New York Times: (my favorite parts in bold)
One of the nation’s largest medical debt-collection companies is under fire in Minnesota for having placed its employees in emergency rooms and other departments at two hospitals and demanding that patients pay before receiving treatment, according to documents released Tuesday by the Minnesota attorney general. The documents say the company also used patient health records to wrangle for more money on overdue bills.
The company, Accretive Health, has contracts with dozens of hospitals around the country. Since January, it has faced a civil lawsuit filed by Attorney General Lori Swanson of Minnesota alleging that it violated state and federal debt-collection laws and patient privacy protections.
Ms. Swanson, though not bringing further charges on Tuesday, said she was in discussions with state and federal regulators to prompt a widespread crackdown on Accretive Health’s practices in other states.
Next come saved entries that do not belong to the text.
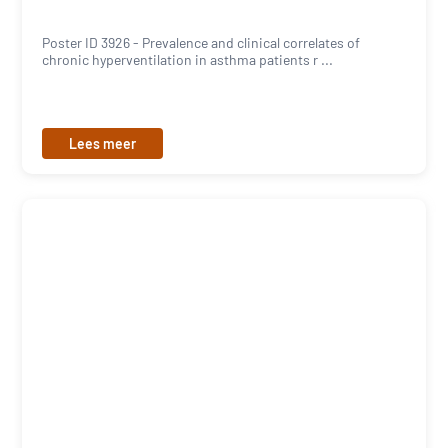
Poster ID 3926 - Prevalence and clinical correlates of
chronic hyperventilation in asthma patients r ...
Lees meer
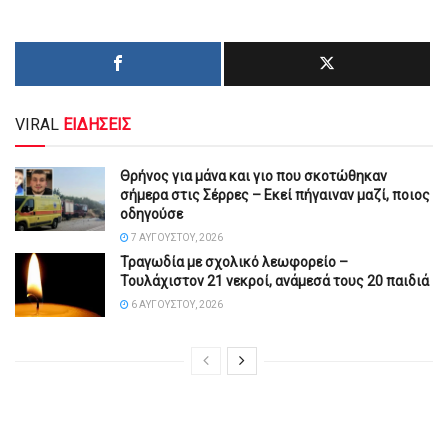
VIRAL
ΕΙΔΗΣΕΙΣ
Θρήνος για μάνα και γιο που σκοτώθηκαν
σήμερα στις Σέρρες – Εκεί πήγαιναν μαζί, ποιος
οδηγούσε
7 ΑΥΓΟΎΣΤΟΥ, 2026
Τραγωδία με σχολικό λεωφορείο –
Τουλάχιστον 21 νεκροί, ανάμεσά τους 20 παιδιά
6 ΑΥΓΟΎΣΤΟΥ, 2026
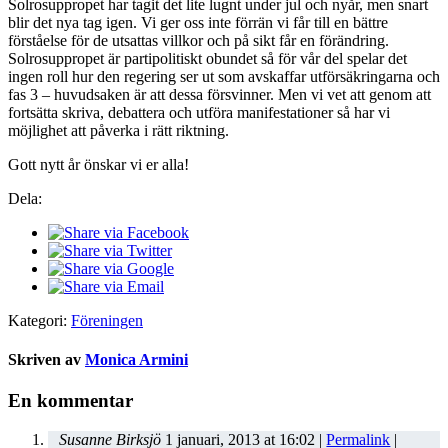
Solrosuppropet har tagit det lite lugnt under jul och nyår, men snart
blir det nya tag igen. Vi ger oss inte förrän vi får till en bättre
förståelse för de utsattas villkor och på sikt får en förändring.
Solrosuppropet är partipolitiskt obundet så för vår del spelar det
ingen roll hur den regering ser ut som avskaffar utförsäkringarna och
fas 3 – huvudsaken är att dessa försvinner. Men vi vet att genom att
fortsätta skriva, debattera och utföra manifestationer så har vi
möjlighet att påverka i rätt riktning.
Gott nytt år önskar vi er alla!
Dela:
Kategori:
Föreningen
Skriven av
Monica Armini
En kommentar
Susanne Birksjö
1 januari, 2013
at
16:02
|
Permalink
|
“I have every reason to believe that what they are doing in Minnesota is simply company practice,” she said in an interview, but declined to be more specific.
An Accretive Health spokeswoman said, “We have a great track record of helping hospitals enhance their quality of care.” Hundreds of internal company documents released by the attorney general’s office cast a spotlight on the increasingly aggressive medical-collection techniques used against patients at hospitals across the country.
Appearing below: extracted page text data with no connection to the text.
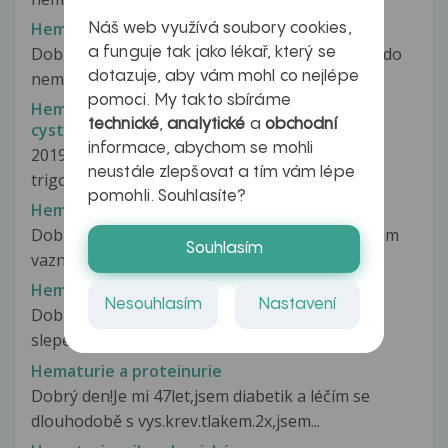
Hematurie
Náš web využívá soubory cookies,
Dobrý den, před pár dny jsem byl odvezen RZS do
a funguje tak jako lékař, který se
nemocnice po velké bolesti...
dotazuje, aby vám mohl co nejlépe
pomoci. My takto sbíráme
Hematurie - vyhledání urologa k provedení
technické
,
analytické
a
obchodní
cystoskopie
informace, abychom se mohli
2019 SONO zesílení stěny moč. měchýře oblast
neustále zlepšovat a tím vám lépe
trigonum, přetrvávající mikro...
pomohli. Souhlasíte?
Hematurie a bakteriurie
Dobry den chcem sa Vas opytat nakolko da bojim
Souhlasím
vaznych chorob s cim ma vystrasili....
Hematurie a bílkovina v moči
Nesouhlasím
Nastavení
Dobrý den, je mi 18 let a od 16 let - operace
slepého střeva mám stále zdravotní...
Hematurie a proteinurie
Dobrý den!Je mi 47let,jsem diabetik a léčím se
dlouhodobě s vys.krev.tlakem.2x,jsem...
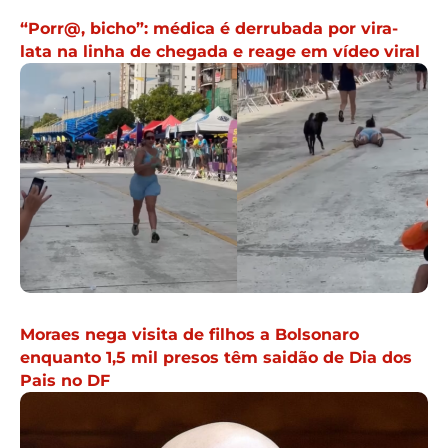
“Porr@, bicho”: médica é derrubada por vira-
lata na linha de chegada e reage em vídeo viral
Moraes nega visita de filhos a Bolsonaro
enquanto 1,5 mil presos têm saidão de Dia dos
Pais no DF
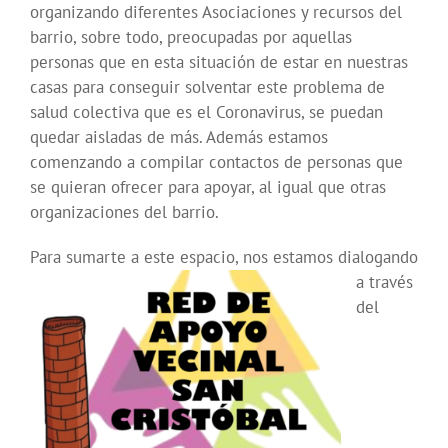
organizando diferentes Asociaciones y recursos del
barrio, sobre todo, preocupadas por aquellas
personas que en esta situación de estar en nuestras
casas para conseguir solventar este problema de
salud colectiva que es el Coronavirus, se puedan
quedar aisladas de más. Además estamos
comenzando a compilar contactos de personas que
se quieran ofrecer para apoyar, al igual que otras
organizaciones del barrio.
Para sumarte a este espacio
, nos estamos dialogando
a través
del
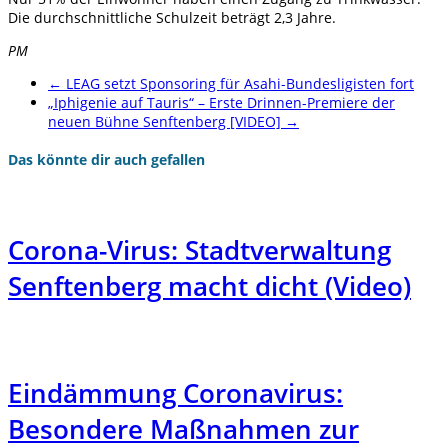
Die durchschnittliche Schulzeit beträgt 2,3 Jahre.
PM
←
LEAG setzt Sponsoring für Asahi-Bundesligisten fort
„Iphigenie auf Tauris“ – Erste Drinnen-Premiere der
neuen Bühne Senftenberg [VIDEO]
→
Das könnte dir auch gefallen
Corona-Virus: Stadtverwaltung
Senftenberg macht dicht (Video)
Eindämmung Coronavirus:
Besondere Maßnahmen zur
“Patients are harassed mercilessly,” a hospital employee told Ms. Swanson. Another hospital employee complained, “We were told if we don’t get money from patients, in the emergency room, we will be fired.”
Accretive debt-collection employees, calling themselves “financial counselors,” are instructed by the upper management ranks to stall patients entering the emergency room until they have agreed to pay a prior balance, according to the documents.
Patients with outstanding balances are closely tracked by Accretive staff members, who list them on what employees refer to as “stop lists,” internal documents show. In March 2011, doctors at Fairview complained that such strong-arm tactics were discouraging patients from seeking life-saving treatments, but Accretive officials dismissed the complaints as “country club talk,” the documents show.
While it's legal to share patient information for the collection of debts, this seems like it crosses the line, allowing debt collectors access to privileged information on all patients, regardless of whether they owe money, in order to identify a subset that owes money. Placing these debt collection agency people in admissions, as if they're part of the hospital staff, strikes me as a transparent scam to get around medical privacy laws.